Assignment>
From the records below, copy out exactly the lines from the one containing "M636 59 667 64V67L635 66Z" to the one containing "M714 232 741 237 733 299 704 292Z", both included. Add nothing else.
☆ ☆ ☆
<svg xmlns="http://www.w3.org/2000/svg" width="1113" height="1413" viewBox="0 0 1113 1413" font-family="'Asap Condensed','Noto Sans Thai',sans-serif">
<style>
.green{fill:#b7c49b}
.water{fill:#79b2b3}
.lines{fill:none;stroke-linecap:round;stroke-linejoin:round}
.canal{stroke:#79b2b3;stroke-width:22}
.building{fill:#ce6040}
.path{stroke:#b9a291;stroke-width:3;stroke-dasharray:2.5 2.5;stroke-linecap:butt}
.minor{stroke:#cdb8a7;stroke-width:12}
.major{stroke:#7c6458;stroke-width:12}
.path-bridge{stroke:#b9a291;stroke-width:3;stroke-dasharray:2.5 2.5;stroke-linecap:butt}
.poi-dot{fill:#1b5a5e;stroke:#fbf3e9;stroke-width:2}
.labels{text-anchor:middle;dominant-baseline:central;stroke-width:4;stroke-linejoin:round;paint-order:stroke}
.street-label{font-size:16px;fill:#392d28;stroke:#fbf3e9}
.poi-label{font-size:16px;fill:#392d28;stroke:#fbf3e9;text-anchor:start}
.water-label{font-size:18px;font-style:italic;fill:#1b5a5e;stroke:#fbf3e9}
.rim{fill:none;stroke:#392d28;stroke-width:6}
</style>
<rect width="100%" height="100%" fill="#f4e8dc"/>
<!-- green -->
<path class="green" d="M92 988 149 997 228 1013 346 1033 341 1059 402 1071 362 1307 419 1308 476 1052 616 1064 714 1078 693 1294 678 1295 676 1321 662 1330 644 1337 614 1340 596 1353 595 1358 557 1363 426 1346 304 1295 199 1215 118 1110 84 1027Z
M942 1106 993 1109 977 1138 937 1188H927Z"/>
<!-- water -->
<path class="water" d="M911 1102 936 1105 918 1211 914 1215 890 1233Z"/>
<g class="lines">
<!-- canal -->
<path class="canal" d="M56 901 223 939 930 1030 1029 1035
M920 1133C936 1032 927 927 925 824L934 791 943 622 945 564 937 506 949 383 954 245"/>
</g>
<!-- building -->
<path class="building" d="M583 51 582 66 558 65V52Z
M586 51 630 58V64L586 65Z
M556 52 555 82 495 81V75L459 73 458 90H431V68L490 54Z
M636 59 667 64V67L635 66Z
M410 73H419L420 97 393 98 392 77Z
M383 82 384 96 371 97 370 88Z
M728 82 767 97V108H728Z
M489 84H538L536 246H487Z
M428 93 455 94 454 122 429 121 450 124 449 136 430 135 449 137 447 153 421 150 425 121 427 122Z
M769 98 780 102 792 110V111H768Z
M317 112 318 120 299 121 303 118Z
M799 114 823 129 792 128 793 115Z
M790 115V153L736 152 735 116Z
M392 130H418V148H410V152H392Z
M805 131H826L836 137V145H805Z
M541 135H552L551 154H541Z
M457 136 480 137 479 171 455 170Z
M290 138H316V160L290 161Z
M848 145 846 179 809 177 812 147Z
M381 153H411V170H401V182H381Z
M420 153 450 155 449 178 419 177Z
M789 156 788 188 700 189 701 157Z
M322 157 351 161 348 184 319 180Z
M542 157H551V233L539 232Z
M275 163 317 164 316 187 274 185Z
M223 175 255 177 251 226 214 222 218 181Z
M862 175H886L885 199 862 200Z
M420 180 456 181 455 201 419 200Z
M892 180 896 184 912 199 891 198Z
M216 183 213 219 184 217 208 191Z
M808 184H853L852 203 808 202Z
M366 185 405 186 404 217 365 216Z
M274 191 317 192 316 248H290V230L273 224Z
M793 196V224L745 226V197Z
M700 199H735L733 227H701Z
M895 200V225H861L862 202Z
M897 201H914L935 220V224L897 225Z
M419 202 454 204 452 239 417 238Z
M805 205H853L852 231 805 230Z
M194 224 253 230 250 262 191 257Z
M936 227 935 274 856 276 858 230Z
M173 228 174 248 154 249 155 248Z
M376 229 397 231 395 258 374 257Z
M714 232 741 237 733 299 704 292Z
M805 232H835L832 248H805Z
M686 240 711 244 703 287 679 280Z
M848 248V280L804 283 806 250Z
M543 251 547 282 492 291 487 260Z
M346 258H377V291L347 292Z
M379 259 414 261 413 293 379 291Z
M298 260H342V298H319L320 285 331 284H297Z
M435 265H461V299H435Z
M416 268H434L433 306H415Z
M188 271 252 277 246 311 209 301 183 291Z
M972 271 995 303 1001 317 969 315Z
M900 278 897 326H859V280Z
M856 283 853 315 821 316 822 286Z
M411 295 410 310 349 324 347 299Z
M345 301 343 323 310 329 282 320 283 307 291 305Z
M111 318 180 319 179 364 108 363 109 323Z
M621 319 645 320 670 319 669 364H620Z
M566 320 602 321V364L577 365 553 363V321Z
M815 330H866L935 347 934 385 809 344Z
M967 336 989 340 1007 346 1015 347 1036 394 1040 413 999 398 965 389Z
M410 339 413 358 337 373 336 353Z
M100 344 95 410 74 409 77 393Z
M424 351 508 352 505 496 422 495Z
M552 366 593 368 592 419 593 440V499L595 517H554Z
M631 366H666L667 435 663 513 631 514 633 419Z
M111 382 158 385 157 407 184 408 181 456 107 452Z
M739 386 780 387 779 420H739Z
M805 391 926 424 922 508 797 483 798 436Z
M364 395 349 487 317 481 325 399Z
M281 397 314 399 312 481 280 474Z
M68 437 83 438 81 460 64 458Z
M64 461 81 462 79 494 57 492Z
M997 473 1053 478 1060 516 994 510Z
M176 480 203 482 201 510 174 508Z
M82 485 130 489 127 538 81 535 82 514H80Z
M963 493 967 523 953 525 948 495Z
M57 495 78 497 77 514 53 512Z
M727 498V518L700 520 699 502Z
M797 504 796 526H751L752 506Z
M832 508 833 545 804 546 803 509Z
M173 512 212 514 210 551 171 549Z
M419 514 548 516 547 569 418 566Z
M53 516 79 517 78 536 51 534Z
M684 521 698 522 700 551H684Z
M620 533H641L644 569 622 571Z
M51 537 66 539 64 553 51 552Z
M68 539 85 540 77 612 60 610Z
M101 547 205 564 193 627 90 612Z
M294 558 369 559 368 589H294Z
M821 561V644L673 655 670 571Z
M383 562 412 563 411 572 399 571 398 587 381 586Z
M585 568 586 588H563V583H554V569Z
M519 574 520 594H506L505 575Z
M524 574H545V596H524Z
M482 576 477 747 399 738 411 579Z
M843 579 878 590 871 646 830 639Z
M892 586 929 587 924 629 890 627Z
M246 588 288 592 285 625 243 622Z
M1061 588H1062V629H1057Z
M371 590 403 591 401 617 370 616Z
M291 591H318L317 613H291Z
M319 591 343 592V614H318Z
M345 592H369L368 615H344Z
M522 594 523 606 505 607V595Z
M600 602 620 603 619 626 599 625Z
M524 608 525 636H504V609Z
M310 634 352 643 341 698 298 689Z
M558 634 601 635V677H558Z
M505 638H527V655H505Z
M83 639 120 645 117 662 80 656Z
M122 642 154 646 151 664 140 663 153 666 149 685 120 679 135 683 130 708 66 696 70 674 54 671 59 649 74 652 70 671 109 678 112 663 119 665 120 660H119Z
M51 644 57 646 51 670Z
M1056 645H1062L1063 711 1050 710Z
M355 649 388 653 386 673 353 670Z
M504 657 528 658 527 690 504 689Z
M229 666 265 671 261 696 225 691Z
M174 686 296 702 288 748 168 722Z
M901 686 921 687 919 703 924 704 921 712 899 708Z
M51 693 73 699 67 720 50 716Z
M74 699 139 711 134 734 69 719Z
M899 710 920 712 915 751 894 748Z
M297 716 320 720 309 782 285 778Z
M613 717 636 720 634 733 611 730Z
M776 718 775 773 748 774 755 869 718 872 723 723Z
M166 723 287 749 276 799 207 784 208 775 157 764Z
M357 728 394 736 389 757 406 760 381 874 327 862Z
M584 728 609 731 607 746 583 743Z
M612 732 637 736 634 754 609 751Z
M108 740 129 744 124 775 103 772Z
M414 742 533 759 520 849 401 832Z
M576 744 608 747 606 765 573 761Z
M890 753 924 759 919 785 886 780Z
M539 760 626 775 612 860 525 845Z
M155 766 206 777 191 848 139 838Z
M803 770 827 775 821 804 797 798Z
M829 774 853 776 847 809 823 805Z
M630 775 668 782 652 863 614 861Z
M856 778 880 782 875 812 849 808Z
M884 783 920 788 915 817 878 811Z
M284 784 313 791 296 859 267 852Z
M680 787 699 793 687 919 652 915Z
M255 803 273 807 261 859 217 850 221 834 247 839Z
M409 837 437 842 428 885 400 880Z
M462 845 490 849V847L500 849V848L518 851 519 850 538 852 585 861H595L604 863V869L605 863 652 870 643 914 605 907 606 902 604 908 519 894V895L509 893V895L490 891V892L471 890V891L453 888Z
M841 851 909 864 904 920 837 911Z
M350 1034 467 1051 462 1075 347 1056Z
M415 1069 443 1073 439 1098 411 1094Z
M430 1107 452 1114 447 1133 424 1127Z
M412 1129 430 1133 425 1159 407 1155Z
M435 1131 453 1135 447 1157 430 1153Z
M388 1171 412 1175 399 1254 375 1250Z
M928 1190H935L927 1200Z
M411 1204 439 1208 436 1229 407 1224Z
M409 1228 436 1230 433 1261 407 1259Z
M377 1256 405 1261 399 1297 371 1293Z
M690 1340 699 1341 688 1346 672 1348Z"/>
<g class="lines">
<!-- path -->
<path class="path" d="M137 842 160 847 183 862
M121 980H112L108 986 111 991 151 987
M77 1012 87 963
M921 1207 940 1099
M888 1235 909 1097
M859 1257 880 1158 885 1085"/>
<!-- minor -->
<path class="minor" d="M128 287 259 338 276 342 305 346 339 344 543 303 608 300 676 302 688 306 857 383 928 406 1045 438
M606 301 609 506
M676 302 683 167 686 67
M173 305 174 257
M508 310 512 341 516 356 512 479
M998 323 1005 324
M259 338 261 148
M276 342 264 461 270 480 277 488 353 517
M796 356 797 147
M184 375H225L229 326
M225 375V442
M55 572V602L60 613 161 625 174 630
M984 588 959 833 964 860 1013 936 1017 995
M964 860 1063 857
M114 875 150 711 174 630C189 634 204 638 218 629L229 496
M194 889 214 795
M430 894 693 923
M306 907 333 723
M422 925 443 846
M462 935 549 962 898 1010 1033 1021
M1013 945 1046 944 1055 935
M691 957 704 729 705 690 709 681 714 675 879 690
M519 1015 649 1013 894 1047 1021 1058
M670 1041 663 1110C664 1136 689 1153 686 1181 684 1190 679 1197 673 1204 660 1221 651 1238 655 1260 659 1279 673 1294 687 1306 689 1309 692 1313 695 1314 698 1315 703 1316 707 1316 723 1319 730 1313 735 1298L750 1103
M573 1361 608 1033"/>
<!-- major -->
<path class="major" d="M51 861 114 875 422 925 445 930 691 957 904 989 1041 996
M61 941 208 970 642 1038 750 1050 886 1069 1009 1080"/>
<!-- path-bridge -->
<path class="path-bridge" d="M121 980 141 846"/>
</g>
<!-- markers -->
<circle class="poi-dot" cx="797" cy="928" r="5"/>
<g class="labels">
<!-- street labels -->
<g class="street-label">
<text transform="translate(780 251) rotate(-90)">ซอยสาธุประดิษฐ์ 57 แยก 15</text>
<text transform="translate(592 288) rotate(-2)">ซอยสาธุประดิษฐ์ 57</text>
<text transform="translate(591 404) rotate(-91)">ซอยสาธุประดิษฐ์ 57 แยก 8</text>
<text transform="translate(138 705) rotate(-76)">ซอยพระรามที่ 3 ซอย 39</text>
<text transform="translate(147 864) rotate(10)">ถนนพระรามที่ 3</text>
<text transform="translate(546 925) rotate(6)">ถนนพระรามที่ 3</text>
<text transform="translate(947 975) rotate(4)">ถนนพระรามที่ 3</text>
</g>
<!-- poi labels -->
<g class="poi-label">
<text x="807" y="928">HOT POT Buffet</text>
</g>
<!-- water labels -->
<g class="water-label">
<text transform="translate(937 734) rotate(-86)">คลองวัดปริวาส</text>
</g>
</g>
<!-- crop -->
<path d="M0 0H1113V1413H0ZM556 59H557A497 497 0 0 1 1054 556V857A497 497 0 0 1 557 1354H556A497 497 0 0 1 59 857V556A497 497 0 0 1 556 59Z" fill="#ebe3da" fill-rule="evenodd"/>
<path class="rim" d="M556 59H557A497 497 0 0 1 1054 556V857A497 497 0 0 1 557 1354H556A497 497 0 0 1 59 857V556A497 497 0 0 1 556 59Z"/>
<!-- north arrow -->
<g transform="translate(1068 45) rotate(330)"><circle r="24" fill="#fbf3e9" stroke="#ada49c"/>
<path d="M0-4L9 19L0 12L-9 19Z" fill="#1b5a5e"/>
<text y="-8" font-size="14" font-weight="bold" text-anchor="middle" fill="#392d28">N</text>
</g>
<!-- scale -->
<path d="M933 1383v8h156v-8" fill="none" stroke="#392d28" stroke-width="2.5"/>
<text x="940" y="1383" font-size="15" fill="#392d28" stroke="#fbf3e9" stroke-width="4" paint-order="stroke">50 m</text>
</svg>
☆ ☆ ☆
Exercise solution>
M636 59 667 64V67L635 66Z
M410 73H419L420 97 393 98 392 77Z
M383 82 384 96 371 97 370 88Z
M728 82 767 97V108H728Z
M489 84H538L536 246H487Z
M428 93 455 94 454 122 429 121 450 124 449 136 430 135 449 137 447 153 421 150 425 121 427 122Z
M769 98 780 102 792 110V111H768Z
M317 112 318 120 299 121 303 118Z
M799 114 823 129 792 128 793 115Z
M790 115V153L736 152 735 116Z
M392 130H418V148H410V152H392Z
M805 131H826L836 137V145H805Z
M541 135H552L551 154H541Z
M457 136 480 137 479 171 455 170Z
M290 138H316V160L290 161Z
M848 145 846 179 809 177 812 147Z
M381 153H411V170H401V182H381Z
M420 153 450 155 449 178 419 177Z
M789 156 788 188 700 189 701 157Z
M322 157 351 161 348 184 319 180Z
M542 157H551V233L539 232Z
M275 163 317 164 316 187 274 185Z
M223 175 255 177 251 226 214 222 218 181Z
M862 175H886L885 199 862 200Z
M420 180 456 181 455 201 419 200Z
M892 180 896 184 912 199 891 198Z
M216 183 213 219 184 217 208 191Z
M808 184H853L852 203 808 202Z
M366 185 405 186 404 217 365 216Z
M274 191 317 192 316 248H290V230L273 224Z
M793 196V224L745 226V197Z
M700 199H735L733 227H701Z
M895 200V225H861L862 202Z
M897 201H914L935 220V224L897 225Z
M419 202 454 204 452 239 417 238Z
M805 205H853L852 231 805 230Z
M194 224 253 230 250 262 191 257Z
M936 227 935 274 856 276 858 230Z
M173 228 174 248 154 249 155 248Z
M376 229 397 231 395 258 374 257Z
M714 232 741 237 733 299 704 292Z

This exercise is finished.